Saturday is a normal working day for people working in the hospital and so no different for us – back to the classroom, this time for a practice OSCE. The students are such a joy to teach. They’re attentive and interested in making the most of every opportunity to learn. For most of the students, speaking and understanding English is still a challenge for them as they only began learning the language when undertaking their nurse training.
None of the students have been out of India and did not know where the UK was or even how big it was, so we used the internet to show maps of the world comparing UK and India. The students showed us whereabouts in India they had come from, most travelling quite a distance to get to Hyderabad- the biggest adventure of their lives.
We had fun with the OSCEs and by the end of the day we were feeling a lot more confident in their ability to demonstrate their skills both practically and verbally.

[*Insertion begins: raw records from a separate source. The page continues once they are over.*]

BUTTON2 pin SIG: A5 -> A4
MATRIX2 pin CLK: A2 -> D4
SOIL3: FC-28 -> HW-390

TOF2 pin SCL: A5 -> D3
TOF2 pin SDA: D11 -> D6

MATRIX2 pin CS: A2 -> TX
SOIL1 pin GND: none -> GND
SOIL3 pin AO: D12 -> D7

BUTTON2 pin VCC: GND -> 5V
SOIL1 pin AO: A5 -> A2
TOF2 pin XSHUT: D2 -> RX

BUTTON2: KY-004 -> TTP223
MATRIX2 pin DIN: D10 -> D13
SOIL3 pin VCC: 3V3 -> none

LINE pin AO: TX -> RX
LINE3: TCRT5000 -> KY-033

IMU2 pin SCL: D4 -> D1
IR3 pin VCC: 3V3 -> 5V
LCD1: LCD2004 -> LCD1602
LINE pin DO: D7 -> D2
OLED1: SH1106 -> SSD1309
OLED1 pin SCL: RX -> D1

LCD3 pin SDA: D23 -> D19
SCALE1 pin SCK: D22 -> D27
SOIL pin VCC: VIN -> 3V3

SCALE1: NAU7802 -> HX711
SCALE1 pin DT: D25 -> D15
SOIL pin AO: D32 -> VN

Tonight we were entertained by Dr Evita Fernandez, along with some of her family and friends at her family home. This was a great evening with lots of conversation, getting to know each other and dining on excellent Indian cuisine. One of the guests, Greta, moved to India from England after meeting and marrying her Indian husband. He was a doctor and Greta was a nurse, not wanting to mention ages, but as an indication they married in 1958 (!) and Greta still works predominantly in infection control. An amazing woman! Currently she has been helping prepare the new hospital for opening – the ‘Stork Home’.
At last- a day off! However, not a rest day as we had arranged to go sightseeing with a local guide. We visited a famous museum – the Salar Jung Museum. We learned more about the fascinating history of Hyderabad and that this museum had been a collection put together predominantly by one man to preserve the history of the city. We then travelled a little further to another famous landmark, one of the palaces that had previously belonged to Mir Osman Ali Khan, VII Nizam of Hyderabad, who had been the richest man in the world. The palace had four separate buildings for each of his four wives and an extensive collection of vintage cars, including a 1911 Rolls Royce Silver Ghost – the Throne Car of Nizam, which was only used to drive around his estate.
Our guide then took us to the ‘pearl quarter’ where we saw some of the beautiful pearl jewellery Hyderabad is famous for. Another enjoyable day.
Today was the start of the students’ exams. Today they sat the theory papers, the second year in the morning and the first year in the afternoon. After starting off the first set of exams, we left them under the watchful eye of Amina, student co-ordinator and administrator who invigilated the day.
We then went on a visit to the Government Hospital, something we had been well prepared for by Evita and other staff members as they were aware this may be upsetting for us. This hospital was in extreme contrast to the one we were working in – literally hundreds of women waited, often with other family members, to see a doctor for an antenatal check, sometimes waiting an entire day before being seen (sometimes two days). An obstetrician, who had worked in the government hospital for over 15 years, escorted us around the different areas, each one full of either expectant women or those newly given birth. We stayed a while in the ‘delivery room’ and witnessed three births very close together. The women do not have any privacy during the birth and give birth on their backs lying on metal trolleys. Before entering the hospital, we were disappointed in being told we would not be allowed to take photographs, however, on reflection glad we couldn’t as this would have taken away any scrap of dignity they may have still been clinging onto. The memory alone will stay etched in our minds even if we cannot share with others.
To lighten the mood following the visit, we went on a shopping expedition accompanied by Evita’s cousin, Bernadette- an expert in bartering! Here we saw a multitude of beautiful bangles and brightly coloured traditional clothing. The whole day had been quite overwhelming.
A total contrast to yesterday, we were taken by Evita early in the morning to visit the ‘Stork Home’ the latest venture in the Fernandez Hospital projects. This was almost equally a shock to the visit yesterday as this hospital is amazing; the building has been renovated to an extremely high standard with both furnishings and equipment catering for a wide range of needs – including a birthing pool. Here, Michelle and I were set to work and gave a training session to the midwives and obstetricians working in the unit on the safe use of the pool including emergency evacuation procedures. This session generated a lot of questions and conversation, with all eager to learn. We were introduced to a woman in early labour who had shown an interest in using the pool – we agreed to support the midwives and obstetricians with this.
We returned to the second-year students and undertook their OSCE exam with them in the afternoon. We then spent some time with them on the labour ward at the Fernandez Unit One, it was really good to see that the midwives and students were encouraging women to mobilise and use the birthing ball as alternatives to pharmaceutical forms of pain relief.
At 02.30hrs we got the call…..the woman we met earlier in the day was asking to go in the pool and a car was en route to pick us up! However, when we arrived at the hospital the woman had progressed rapidly and was in the second stage of labour, so unable to enter the pool. We stayed for the birth which was all perfectly normal, after congratulations all round, the car took us back to the apartment.